Extrait du texte ::
------------------------

Non seulement étranger à lui-même, Calisson s'éprouve aussi comme un autre aux yeux des siens quand il décline son identité au tribunal pour tenter d'innocenter sa fille : « _ Laissez-moi parler. Je demande à être entendu comme témoin à décharge. Le Président : _ Qui êtes-vous ? Calisson : _ Le père de la complice de l'accusé, M. le Président, Calisson Victor, né à Paris. Sylvia : _ Ce n’est pas vrai, M. le Président ! Ce n’est pas mon père ! C’est pourtant bien sa voix, mais ce n’est pas sa tête. Laurent : _ C'est vrai. Celui-ci a l'oeil plus vif et l'air moins abruti que mon futur beau-père. Calisson : _ Voyons Laurent, Sylvia ! Mais je suis bien ton père ! Je t'expliquerai plus tard. » (1h33’33'') Cette demi-reconnaissance vaut encore mieux que la disparition totale d'un être vivant de la mémoire de ses proches. C'est l'histoire de l'effacement vécu par George Bailey, selon son voeu pris au mot par Clarence, dans La vie est belle : en dépit des apparences, il n'a jamais existé. Symétrique sur terre de son ange-gardien omniscient, George connaît tout le monde sans que personne ne le reconnaisse. De quoi devenir fou. Marc Cerisuelo, dans une émission consacrée au film dit que ça renvoie philosophiquement à des idées sur la métaphysique du possible et de l'impossible et notamment au « Songe de Théodore » dans La théodicée de Leibniz, où le meilleur des mondes possibles ne peut être donné qu'en comparaison avec des mondes qui n'arrivent pas l'existence. Donc, on a cette idée que le personnage de Sextus Tarquin devra accomplir ce à quoi il est destiné - violer Lucrèce - pour que l'histoire de Rome puisse suivre son cours (26'50'') (Les chemins de la philosophie par Adèle Van Reeth, Philosopher avec Capra 4/4, 09 mars 2017).

George Bailey croit halluciner après avoir sonné à la porte de la maison de sa mère qui l'a pris pour un fou (James Stewart dans La vie est belle, Frank Capra).

------------------------

Liste présentée ::
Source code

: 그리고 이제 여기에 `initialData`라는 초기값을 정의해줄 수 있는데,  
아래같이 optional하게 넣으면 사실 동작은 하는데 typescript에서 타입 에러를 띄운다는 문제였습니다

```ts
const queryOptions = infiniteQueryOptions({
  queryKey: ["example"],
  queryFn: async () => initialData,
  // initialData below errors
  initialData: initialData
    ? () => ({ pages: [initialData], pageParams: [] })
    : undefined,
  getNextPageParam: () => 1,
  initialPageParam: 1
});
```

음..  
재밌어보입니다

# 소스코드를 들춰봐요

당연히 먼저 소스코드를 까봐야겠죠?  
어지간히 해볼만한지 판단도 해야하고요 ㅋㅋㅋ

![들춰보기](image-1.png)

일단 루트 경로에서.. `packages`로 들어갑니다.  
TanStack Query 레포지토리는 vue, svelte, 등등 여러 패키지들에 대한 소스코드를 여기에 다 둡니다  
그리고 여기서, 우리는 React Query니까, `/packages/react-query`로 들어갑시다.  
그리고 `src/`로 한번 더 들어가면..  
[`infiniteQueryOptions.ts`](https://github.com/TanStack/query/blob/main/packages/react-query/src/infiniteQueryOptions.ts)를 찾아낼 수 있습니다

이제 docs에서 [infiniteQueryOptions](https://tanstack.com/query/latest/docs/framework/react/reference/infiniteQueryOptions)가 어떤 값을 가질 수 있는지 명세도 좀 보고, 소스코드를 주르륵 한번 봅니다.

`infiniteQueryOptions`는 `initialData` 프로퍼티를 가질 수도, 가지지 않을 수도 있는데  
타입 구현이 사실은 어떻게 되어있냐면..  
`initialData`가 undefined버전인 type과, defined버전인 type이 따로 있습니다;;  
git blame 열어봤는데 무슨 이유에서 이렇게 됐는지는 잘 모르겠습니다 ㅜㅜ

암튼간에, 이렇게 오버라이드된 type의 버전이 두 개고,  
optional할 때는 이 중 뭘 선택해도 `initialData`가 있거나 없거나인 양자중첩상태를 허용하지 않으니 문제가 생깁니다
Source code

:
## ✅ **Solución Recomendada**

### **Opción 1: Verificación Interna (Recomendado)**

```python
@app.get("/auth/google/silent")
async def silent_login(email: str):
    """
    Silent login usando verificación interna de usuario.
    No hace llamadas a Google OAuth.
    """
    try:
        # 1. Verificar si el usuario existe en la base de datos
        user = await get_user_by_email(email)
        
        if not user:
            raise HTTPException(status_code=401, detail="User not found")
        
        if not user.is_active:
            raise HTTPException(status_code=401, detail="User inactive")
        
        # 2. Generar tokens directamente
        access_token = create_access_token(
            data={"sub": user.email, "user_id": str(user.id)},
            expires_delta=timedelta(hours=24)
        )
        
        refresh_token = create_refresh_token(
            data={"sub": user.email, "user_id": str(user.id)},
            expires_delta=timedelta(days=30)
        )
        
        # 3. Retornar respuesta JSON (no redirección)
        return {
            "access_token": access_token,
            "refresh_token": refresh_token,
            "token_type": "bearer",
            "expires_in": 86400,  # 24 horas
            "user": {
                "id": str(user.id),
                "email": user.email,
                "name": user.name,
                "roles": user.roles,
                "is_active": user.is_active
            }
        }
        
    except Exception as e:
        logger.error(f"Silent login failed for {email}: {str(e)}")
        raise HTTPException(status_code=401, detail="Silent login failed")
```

------------------------

Consigne ::
Pour chacune des affirmations suivantes, indiquez par oui ou par non si elle concorde avec l'extrait sur Calisson et George Bailey, et citez mot pour mot les mots de l'extrait qui tranchent.
1. Au tribunal, Sylvia reconnaît la voix de son père.
2. Dans La vie est belle, George Bailey est reconnu par tout le monde.
3. Marc Cerisuelo rapproche le film du « Songe de Théodore » de Leibniz.

Corrigé ::
1. Oui : « C’est pourtant bien sa voix, mais ce n’est pas sa tête. »
2. Non : « George connaît tout le monde sans que personne ne le reconnaisse. »
3. Oui : « notamment au « Songe de Théodore » dans La théodicée de Leibniz »